Epic Games and People Can Fly (AKA Epic’s Polish studio) brought us Bulletstorm, the Gears of War Series, and way back in 1998 the very first Unreal game. Simply put, they have a good record for making great games. If all goes well, Fortnite will continue this trend. The main mode of Fortnite is still in beta or early access or whatever, but its developers surprised the gaming world by releasing the Battle Royale mode for free for everyone to enjoy. We’ll eventually get to the Save the World main mode of Fortnite for a full review, but for now let’s focus on this free PVP mode.

Battle Royale is a direct ripoff of the massively popular PlayerUnknown’s Battlegrounds. Maybe that’s a bit harsh. Loving tribute? After all, imitation is the sincerest form of flattery. Whether ripoff or tribute, it’s still pretty damn great. The PUBG formula is simple and easy to learn. 100 unarmed players airdrop onto a large island. They search for weapons and other gear and fight one another to be the last person standing. The mechanic for dealing with a quickly dwindling player count is genius. Every few minutes the field of play contracts. As a circle of pain closes in, players race to a smaller part of the island or risk environmental death.

It’s a style of gameplay that lends itself to long stretches of tense exploration peppered with hectic firefights. There’s no music to be heard, only the terrifying sound of gunshots in the distance. Running into a well-armed sharpshooter seconds after landing is absolutely infuriating, but it’s super quick and effortless to hop into another game in just a few minutes. It’s a style of play that’s all about tension. It feels so good to be one of the last few survivors and so humiliating when dropped early on.

There is one element that Battle Royale, and Fortnite in general, possesses that Battlegrounds completely lacks. Whimsy. Where PUBG is all about gritty realism, F:BR feels much more light-hearted and sometimes just plain silly. Characters are cartoonish, looking more like action figures that real soldiers. Players begin each round by parachuting out of a party van kept afloat by a massive balloon rather than a military transport plane. Holding down on the D-pad causes characters to break out their best dance moves. This makes the game less a grim battle for survival and more an enjoyable romp. Thankfully, it’s a romp that’s evolving very quickly too. Over a matter of weeks, it’s gone from solely 1 versus 99 gameplay to include both duos and four-person squads. Airdrops including very powerful weapons (another feature of PUBG) have recently been added as well. It’s promising to think about the developers’ excitement for the property and just where this title may go in the future.

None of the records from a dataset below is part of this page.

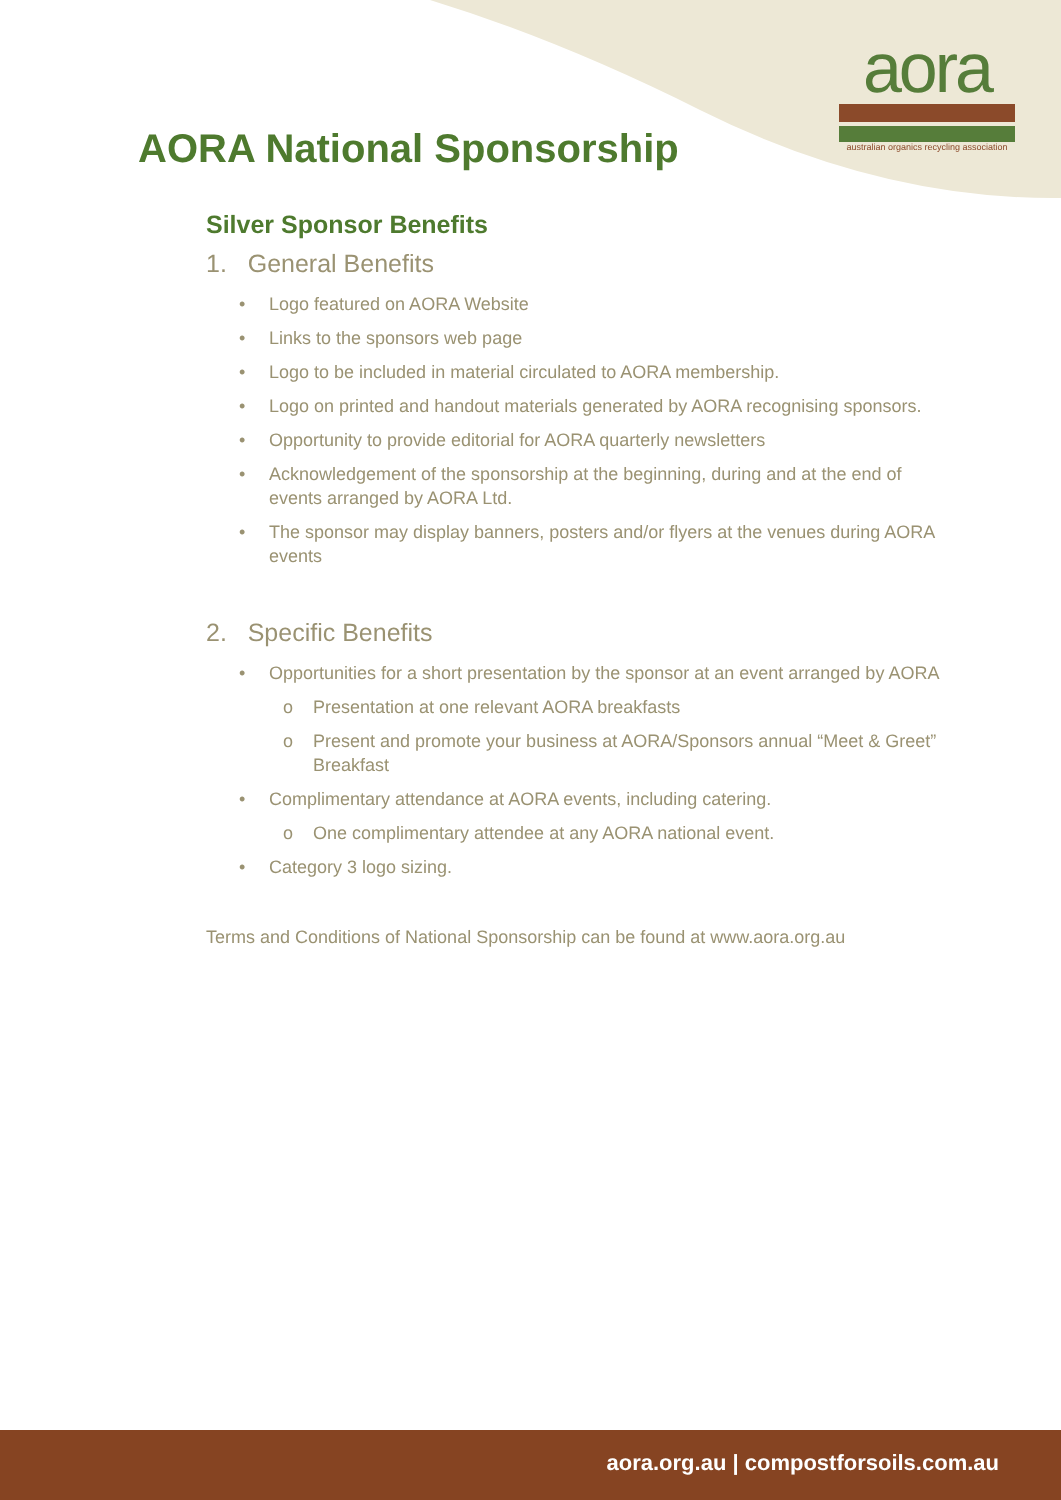aora
australian organics recycling association
AORA National Sponsorship
Silver Sponsor Benefits
1. General Benefits
• Logo featured on AORA Website
• Links to the sponsors web page
• Logo to be included in material circulated to AORA membership.
• Logo on printed and handout materials generated by AORA recognising sponsors.
• Opportunity to provide editorial for AORA quarterly newsletters
• Acknowledgement of the sponsorship at the beginning, during and at the end of events arranged by AORA Ltd.
• The sponsor may display banners, posters and/or flyers at the venues during AORA events
2. Specific Benefits
• Opportunities for a short presentation by the sponsor at an event arranged by AORA
o Presentation at one relevant AORA breakfasts
o Present and promote your business at AORA/Sponsors annual “Meet & Greet” Breakfast
• Complimentary attendance at AORA events, including catering.
o One complimentary attendee at any AORA national event.
• Category 3 logo sizing.
Terms and Conditions of National Sponsorship can be found at www.aora.org.au
aora.org.au | compostforsoils.com.au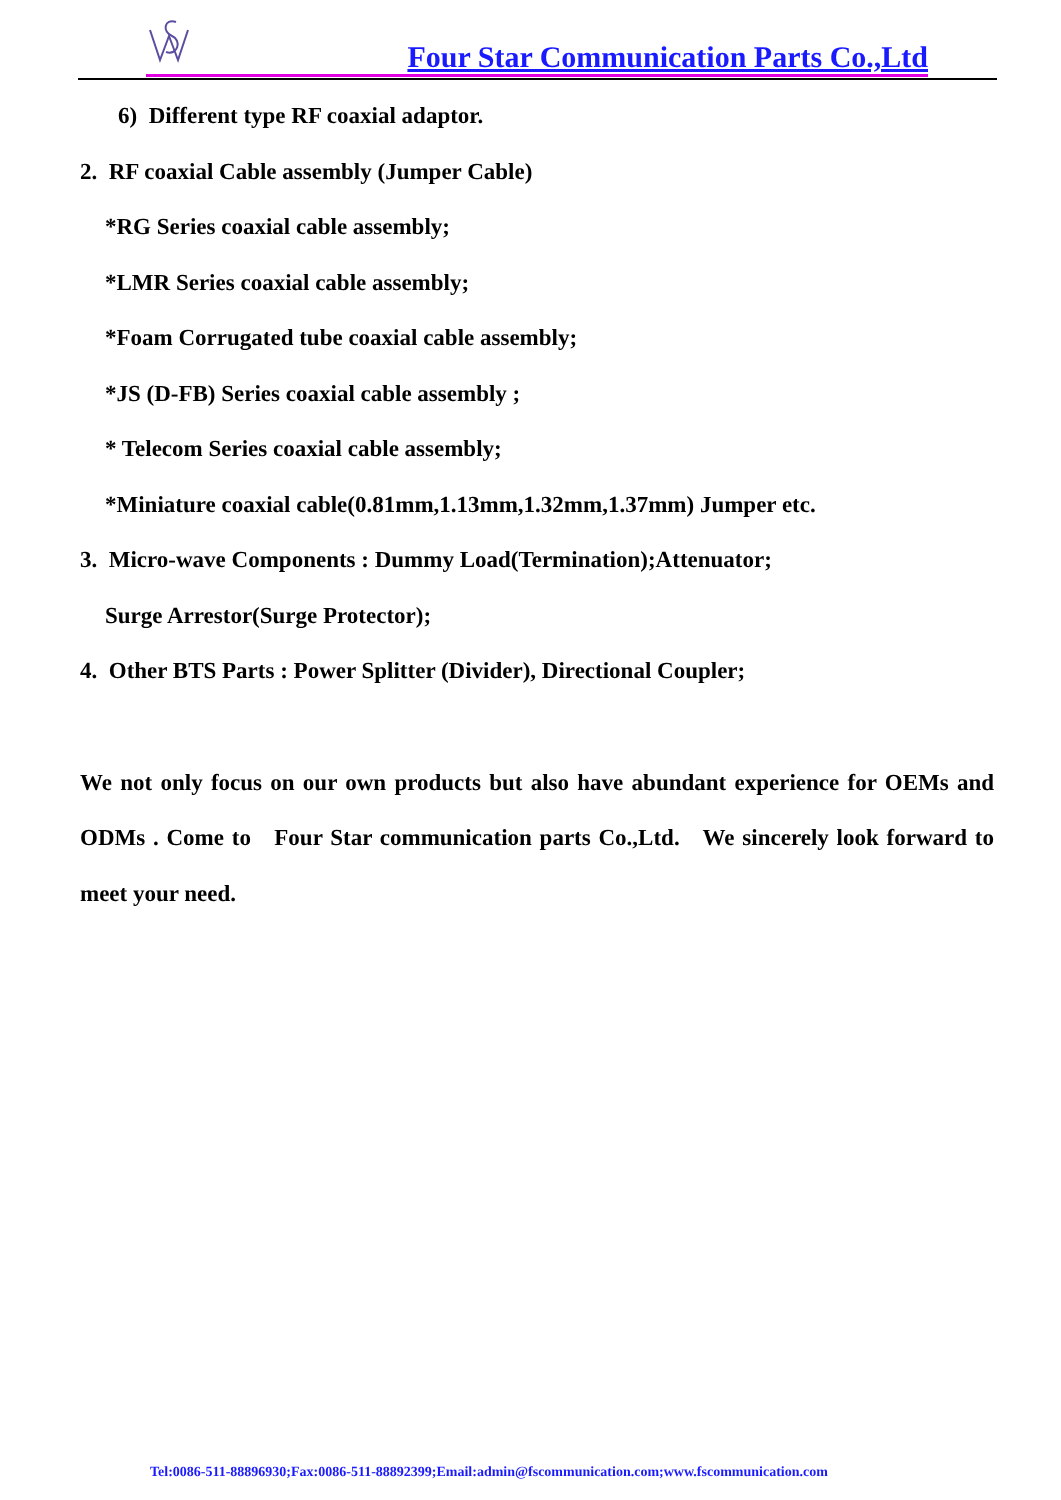Four Star Communication Parts Co.,Ltd
6) Different type RF coaxial adaptor.
2. RF coaxial Cable assembly (Jumper Cable)
*RG Series coaxial cable assembly;
*LMR Series coaxial cable assembly;
*Foam Corrugated tube coaxial cable assembly;
*JS (D-FB) Series coaxial cable assembly ;
* Telecom Series coaxial cable assembly;
*Miniature coaxial cable(0.81mm,1.13mm,1.32mm,1.37mm) Jumper etc.
3. Micro-wave Components : Dummy Load(Termination);Attenuator;
Surge Arrestor(Surge Protector);
4. Other BTS Parts : Power Splitter (Divider), Directional Coupler;
We not only focus on our own products but also have abundant experience for OEMs and ODMs . Come to Four Star communication parts Co.,Ltd. We sincerely look forward to meet your need.
Tel:0086-511-88896930;Fax:0086-511-88892399;Email:admin@fscommunication.com;www.fscommunication.com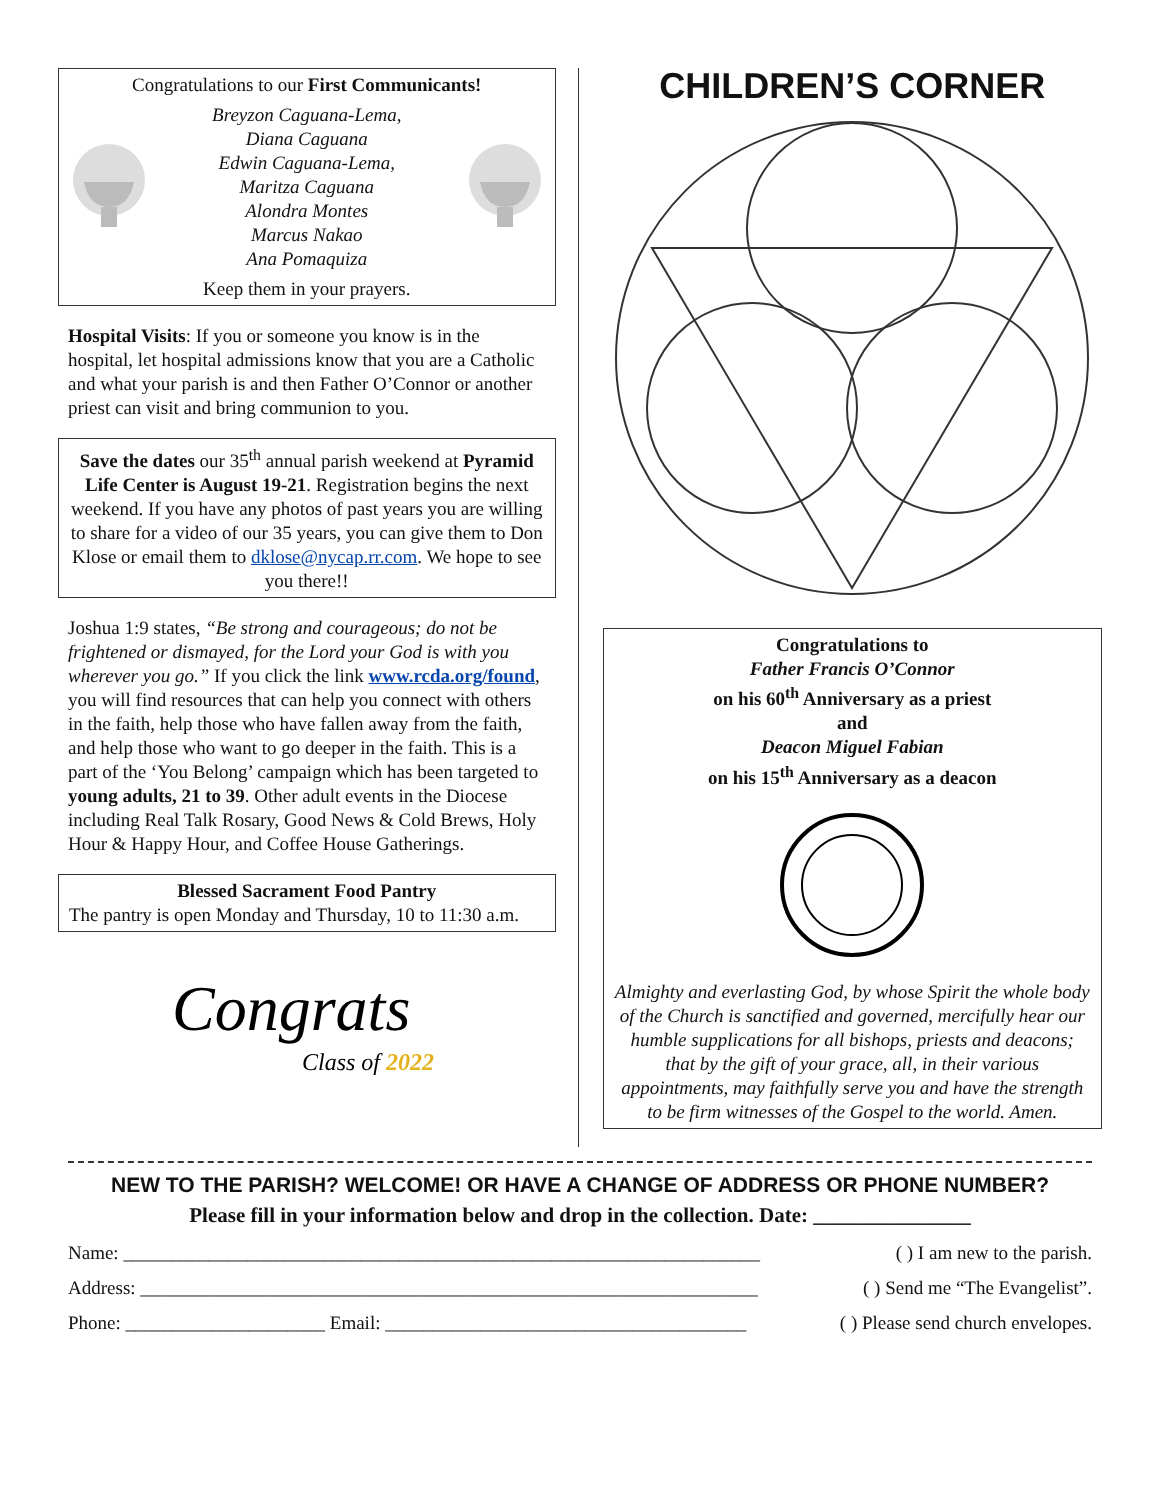Congratulations to our First Communicants!
Breyzon Caguana-Lema,
Diana Caguana
Edwin Caguana-Lema,
Maritza Caguana
Alondra Montes
Marcus Nakao
Ana Pomaquiza
Keep them in your prayers.
Hospital Visits: If you or someone you know is in the hospital, let hospital admissions know that you are a Catholic and what your parish is and then Father O’Connor or another priest can visit and bring communion to you.
Save the dates our 35<sup>th</sup> annual parish weekend at Pyramid Life Center is August 19-21. Registration begins the next weekend. If you have any photos of past years you are willing to share for a video of our 35 years, you can give them to Don Klose or email them to dklose@nycap.rr.com. We hope to see you there!!
Joshua 1:9 states, “Be strong and courageous; do not be frightened or dismayed, for the Lord your God is with you wherever you go.” If you click the link www.rcda.org/found, you will find resources that can help you connect with others in the faith, help those who have fallen away from the faith, and help those who want to go deeper in the faith. This is a part of the ‘You Belong’ campaign which has been targeted to young adults, 21 to 39. Other adult events in the Diocese including Real Talk Rosary, Good News & Cold Brews, Holy Hour & Happy Hour, and Coffee House Gatherings.
Blessed Sacrament Food Pantry
The pantry is open Monday and Thursday, 10 to 11:30 a.m.
Congrats
Class of 2022
CHILDREN’S CORNER
Congratulations to
Father Francis O’Connor
on his 60<sup>th</sup> Anniversary as a priest
and
Deacon Miguel Fabian
on his 15<sup>th</sup> Anniversary as a deacon Almighty and everlasting God, by whose Spirit the whole body of the Church is sanctified and governed, mercifully hear our humble supplications for all bishops, priests and deacons; that by the gift of your grace, all, in their various appointments, may faithfully serve you and have the strength to be firm witnesses of the Gospel to the world. Amen.
NEW TO THE PARISH? WELCOME! OR HAVE A CHANGE OF ADDRESS OR PHONE NUMBER?
Please fill in your information below and drop in the collection. Date: _______________
Name: ___________________________________________________________________ ( ) I am new to the parish.
Address: _________________________________________________________________ ( ) Send me “The Evangelist”.
Phone: _____________________ Email: ______________________________________ ( ) Please send church envelopes.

I suppose there’s one other difference, it’s just one that isn’t utilized all that often in this PVP mode. Fortnite has a robust building system that’s carried over into Battle Royale. It can be used to craft mighty fortresses that keep other players at bay and can even damage them with traps if they dare get too close. It’ll be interesting to see how this influences wi nning strategies in the later stages of the game’s lifespan. For now, most players are way more interested in looting as many rare weapons as possible than erecting strong defenses.

Is Battle Royale’s map as big as Battlegrounds’? No. Does it have vehicles and massive amounts of gear? No. Is it as robust an experience as PUBG? Probably not. Is it a helluva lot of fun and totally free? Hell yeah!